Reform - Dieselbe Kirche anders denken

Frauen als Priesterinnen, Segnung von homosexuellen Paaren und Laien in der Gemeindeleitung - Dieselbe Kirche kann man auch anders denken.

Dass das geht, das zeigt der Münsteraner Theologe Michael Seewald in seinem Buch „Reform – Dieselbe Kirche anders denken“. Er will, so schreibt der junge Theologe, „die Spielräume für Reformen in der Kirche auszuloten.“

Kirche, so Seewald, bewahrt das Alte, jedenfalls gibt sie das vor. Dabei, so zeigt Seewald in der jüngsten Geschichte der Dogmen, hat sich die Lehre der Kirche immer wieder geändert. Selten hat ein Papst einen Fehler eingestanden und sich korrigiert. Ein guter Trick des Lehramts auch: Es verkauft Neues als alt. Meist jedoch hat das Lehramt in der Geschichte auf das Vergessen gesetzt, damit Falsches einfach von der nächsten Generation der Gläubigen vergessen wird.

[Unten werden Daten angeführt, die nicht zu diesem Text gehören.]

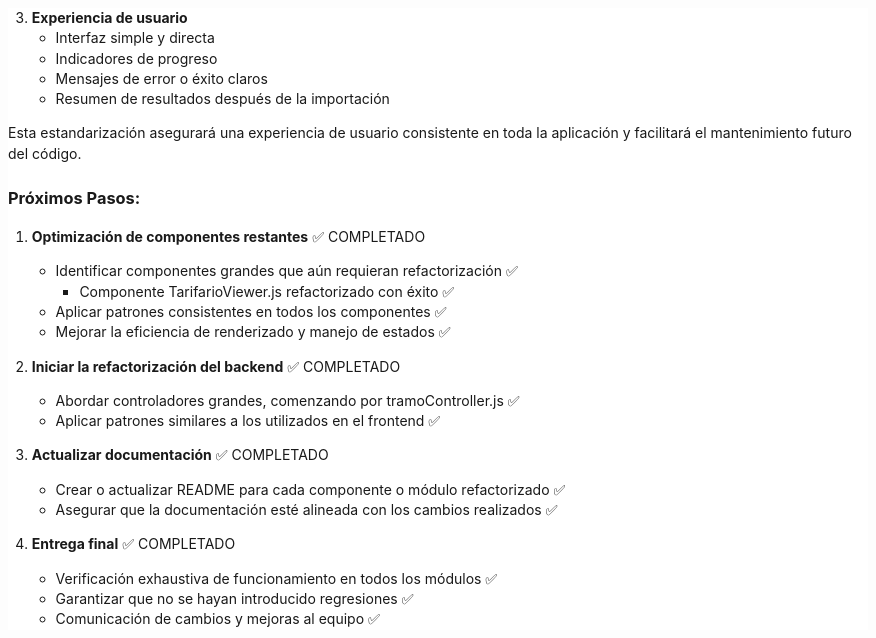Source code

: 3. **Experiencia de usuario**
   - Interfaz simple y directa
   - Indicadores de progreso
   - Mensajes de error o éxito claros
   - Resumen de resultados después de la importación

Esta estandarización asegurará una experiencia de usuario consistente en toda la aplicación y facilitará el mantenimiento futuro del código.

### Próximos Pasos:
1. **Optimización de componentes restantes** ✅ COMPLETADO
   - Identificar componentes grandes que aún requieran refactorización ✅
     - Componente TarifarioViewer.js refactorizado con éxito ✅
   - Aplicar patrones consistentes en todos los componentes ✅
   - Mejorar la eficiencia de renderizado y manejo de estados ✅
   
2. **Iniciar la refactorización del backend** ✅ COMPLETADO
   - Abordar controladores grandes, comenzando por tramoController.js ✅
   - Aplicar patrones similares a los utilizados en el frontend ✅
   
3. **Actualizar documentación** ✅ COMPLETADO
   - Crear o actualizar README para cada componente o módulo refactorizado ✅
   - Asegurar que la documentación esté alineada con los cambios realizados ✅
   
4. **Entrega final** ✅ COMPLETADO
   - Verificación exhaustiva de funcionamiento en todos los módulos ✅
   - Garantizar que no se hayan introducido regresiones ✅
   - Comunicación de cambios y mejoras al equipo ✅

Zum Beispiel Pius XII.: Mitte des 20. Jahrhunderts schriebt er den Gläubigen vor zu glauben, dass die Menschheit von einem einzigen Menschenpaar, von Adam und Eva, abstammte. Die Wissenschaft bewies das Gegenteil. Die Lehre blieb jedoch bestehen, bis heute. Die folgenden Päpste setzten einfach darauf, dass das Kirchenvolk die bald offenkundig veraltete Lehre „vergaß“. Derselbe Papst formulierte den Satz: „Alle wissen, dass die Kirche, was sie festgelegt hat auch verändern und abschaffen kann.“ Trotzdem: Korrigiert hat Papst Pius XII. selbst gar nichts.

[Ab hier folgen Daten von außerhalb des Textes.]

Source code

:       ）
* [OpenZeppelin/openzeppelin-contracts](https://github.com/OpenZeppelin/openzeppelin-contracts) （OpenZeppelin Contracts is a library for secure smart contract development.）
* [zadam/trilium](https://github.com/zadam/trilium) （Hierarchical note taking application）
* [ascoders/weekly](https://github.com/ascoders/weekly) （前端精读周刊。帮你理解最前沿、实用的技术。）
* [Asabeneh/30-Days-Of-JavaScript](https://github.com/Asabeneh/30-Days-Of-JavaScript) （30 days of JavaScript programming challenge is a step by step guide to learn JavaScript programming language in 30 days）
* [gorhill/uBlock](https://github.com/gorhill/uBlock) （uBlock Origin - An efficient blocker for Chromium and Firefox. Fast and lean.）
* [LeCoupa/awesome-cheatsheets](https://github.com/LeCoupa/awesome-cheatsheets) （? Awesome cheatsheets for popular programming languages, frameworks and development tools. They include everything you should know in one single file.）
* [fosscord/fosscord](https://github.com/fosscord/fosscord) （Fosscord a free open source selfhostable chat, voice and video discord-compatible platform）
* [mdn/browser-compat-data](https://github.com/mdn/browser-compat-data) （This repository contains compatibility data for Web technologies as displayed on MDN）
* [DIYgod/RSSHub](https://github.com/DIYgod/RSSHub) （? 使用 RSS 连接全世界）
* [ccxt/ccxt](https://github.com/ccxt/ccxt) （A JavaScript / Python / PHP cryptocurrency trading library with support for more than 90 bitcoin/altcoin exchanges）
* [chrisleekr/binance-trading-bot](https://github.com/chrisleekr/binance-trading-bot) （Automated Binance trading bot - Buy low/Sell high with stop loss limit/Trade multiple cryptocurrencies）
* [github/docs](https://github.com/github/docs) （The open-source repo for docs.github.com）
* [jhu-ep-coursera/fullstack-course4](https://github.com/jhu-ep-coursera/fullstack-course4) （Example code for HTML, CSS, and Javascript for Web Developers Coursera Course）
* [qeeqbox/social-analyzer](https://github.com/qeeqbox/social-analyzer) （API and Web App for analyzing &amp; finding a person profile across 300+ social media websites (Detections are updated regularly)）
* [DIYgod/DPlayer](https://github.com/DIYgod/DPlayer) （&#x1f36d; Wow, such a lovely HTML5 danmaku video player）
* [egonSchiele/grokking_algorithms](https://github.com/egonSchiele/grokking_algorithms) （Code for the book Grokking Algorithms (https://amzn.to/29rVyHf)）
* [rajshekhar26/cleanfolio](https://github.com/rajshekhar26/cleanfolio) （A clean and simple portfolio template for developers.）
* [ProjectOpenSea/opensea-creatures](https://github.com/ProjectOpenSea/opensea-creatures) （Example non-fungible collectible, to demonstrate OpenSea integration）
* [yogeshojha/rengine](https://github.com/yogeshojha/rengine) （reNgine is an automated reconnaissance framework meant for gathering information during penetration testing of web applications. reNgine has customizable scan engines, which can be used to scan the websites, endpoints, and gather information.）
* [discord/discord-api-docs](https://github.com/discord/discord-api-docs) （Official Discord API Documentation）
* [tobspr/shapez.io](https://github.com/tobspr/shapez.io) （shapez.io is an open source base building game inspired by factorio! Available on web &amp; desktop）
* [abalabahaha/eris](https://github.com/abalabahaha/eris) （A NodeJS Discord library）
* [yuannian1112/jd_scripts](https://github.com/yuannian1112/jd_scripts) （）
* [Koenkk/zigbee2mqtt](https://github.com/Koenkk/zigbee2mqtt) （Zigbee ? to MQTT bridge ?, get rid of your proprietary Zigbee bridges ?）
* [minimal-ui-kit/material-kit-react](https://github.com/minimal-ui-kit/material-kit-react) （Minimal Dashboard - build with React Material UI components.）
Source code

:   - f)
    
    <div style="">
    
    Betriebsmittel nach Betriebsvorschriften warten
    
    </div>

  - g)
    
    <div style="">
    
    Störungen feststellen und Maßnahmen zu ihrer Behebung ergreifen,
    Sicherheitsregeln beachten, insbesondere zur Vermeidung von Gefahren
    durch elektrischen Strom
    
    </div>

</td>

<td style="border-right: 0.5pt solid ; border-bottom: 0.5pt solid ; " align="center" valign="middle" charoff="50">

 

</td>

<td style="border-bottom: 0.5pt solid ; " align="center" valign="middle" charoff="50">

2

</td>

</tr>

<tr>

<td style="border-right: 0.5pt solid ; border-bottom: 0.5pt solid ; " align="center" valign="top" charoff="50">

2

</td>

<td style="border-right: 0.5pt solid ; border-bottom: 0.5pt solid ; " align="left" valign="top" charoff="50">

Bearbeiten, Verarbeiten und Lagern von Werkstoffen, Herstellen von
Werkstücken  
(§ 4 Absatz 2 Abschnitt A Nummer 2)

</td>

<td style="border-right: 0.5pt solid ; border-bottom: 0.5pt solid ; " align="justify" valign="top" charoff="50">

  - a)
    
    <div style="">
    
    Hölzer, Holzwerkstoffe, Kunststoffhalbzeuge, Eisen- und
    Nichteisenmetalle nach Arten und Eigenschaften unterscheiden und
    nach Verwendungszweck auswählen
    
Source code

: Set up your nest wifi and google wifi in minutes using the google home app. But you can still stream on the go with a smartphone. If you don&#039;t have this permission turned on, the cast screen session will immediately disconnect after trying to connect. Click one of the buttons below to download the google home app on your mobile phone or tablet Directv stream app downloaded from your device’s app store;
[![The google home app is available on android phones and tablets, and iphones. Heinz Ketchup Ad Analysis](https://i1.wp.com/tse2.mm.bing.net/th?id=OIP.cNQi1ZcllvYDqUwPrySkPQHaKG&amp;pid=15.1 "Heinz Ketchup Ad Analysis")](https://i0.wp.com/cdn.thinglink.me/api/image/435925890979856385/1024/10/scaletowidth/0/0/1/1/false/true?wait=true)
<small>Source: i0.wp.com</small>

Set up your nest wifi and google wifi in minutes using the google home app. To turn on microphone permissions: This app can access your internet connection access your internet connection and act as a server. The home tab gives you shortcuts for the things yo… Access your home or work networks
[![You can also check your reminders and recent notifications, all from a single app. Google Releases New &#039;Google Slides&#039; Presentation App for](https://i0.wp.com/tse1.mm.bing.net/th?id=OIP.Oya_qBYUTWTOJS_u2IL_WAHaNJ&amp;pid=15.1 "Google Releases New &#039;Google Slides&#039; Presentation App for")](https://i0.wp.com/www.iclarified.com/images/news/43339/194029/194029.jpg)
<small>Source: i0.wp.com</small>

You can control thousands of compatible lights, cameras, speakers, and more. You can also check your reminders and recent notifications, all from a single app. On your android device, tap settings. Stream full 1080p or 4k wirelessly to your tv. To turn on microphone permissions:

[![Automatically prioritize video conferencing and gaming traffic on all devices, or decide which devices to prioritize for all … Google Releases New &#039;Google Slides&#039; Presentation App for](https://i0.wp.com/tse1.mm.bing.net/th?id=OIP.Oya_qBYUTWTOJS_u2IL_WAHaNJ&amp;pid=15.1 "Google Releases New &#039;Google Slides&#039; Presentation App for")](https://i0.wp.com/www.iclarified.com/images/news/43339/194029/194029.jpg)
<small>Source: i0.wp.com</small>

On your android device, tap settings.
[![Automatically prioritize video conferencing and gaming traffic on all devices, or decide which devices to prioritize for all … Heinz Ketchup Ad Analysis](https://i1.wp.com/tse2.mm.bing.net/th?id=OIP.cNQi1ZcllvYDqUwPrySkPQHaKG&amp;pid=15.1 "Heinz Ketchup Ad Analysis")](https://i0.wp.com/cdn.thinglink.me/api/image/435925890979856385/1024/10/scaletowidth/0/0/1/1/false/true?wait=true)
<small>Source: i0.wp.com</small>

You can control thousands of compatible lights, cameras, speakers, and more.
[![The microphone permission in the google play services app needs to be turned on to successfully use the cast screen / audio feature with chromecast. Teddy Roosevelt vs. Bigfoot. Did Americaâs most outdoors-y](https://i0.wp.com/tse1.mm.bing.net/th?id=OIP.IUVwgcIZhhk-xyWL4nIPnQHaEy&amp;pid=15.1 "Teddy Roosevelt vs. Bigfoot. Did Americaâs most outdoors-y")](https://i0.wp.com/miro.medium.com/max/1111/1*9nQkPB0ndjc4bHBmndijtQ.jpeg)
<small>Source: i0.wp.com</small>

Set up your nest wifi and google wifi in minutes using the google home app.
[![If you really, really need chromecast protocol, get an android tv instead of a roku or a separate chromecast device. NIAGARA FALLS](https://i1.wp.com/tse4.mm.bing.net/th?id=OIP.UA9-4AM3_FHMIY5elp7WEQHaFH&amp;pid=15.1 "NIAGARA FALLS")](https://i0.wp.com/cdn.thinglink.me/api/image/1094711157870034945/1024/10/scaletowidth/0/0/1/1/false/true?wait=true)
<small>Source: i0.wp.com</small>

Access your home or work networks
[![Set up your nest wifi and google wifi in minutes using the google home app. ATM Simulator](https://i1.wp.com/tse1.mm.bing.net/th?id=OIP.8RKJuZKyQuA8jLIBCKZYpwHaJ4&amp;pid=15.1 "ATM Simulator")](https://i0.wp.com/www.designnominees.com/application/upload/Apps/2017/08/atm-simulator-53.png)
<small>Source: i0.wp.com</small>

Will die Kirche nicht zu einer Art Freiluftmuseum verkommen, muss sie sich wandeln. Fraglich ist nach Seewald nur, was der unveränderbare Kern ihrer Botschaft ist und was ihre zeitbedingte, austauschbare Schale. Kern, Schale, das zu beurteilen, das ist die Frage. Päpstliche Äußerungen zu strittigen Themen in der Kirche – so sie nicht dogmatische Festlegungen durch ein Konzil sind – berühren die Schale der Kirche, nicht ihren Kern.

Michael Seewald ist Professor für Dogmatik. Nicht leicht zu lesen sein Plädoyer für eine neue Kirche. Aber deutlich wird: Die heute strittigen Fragen in der Kirche könnten übermorgen längst vergessen sein. Bis dahin müssen wir das bessere Argument suchen, um den Kern der Religion, die Frohe Botschaft, zu bewahren und sie den Menschen zu bringen. Dafür muss sich die Schale wandeln.

Dieselbe Kirche anders denken von Michael Seewald ist schwere Kost, aber am Ende kann der Leser aufatmen: Kirche hat sich immer verändert, sie kann und darf es auch heute. Gott sei Dank.

Michael Seewald: Reform - Dieselbe Kirche anders denken, Verlag Herder, Freiburg 2019, 176 Seiten, ISBN 978-3-451-38349-6

Der Autor ist Diözesanpriester

Michael Seewald, geboren 1987, ist Professor für Dogmatik und Dogmengeschichte sowie Principal Investigator am Exzellenzcluster "Religion und Politik" der Westfälischen Wilhelms-Universität Münster. Bischof Gebhard Fürst weihte ihn am 6. Juli 2013 in Weingarten zum Priester für die Diözese Rottenburg-Stuttgart.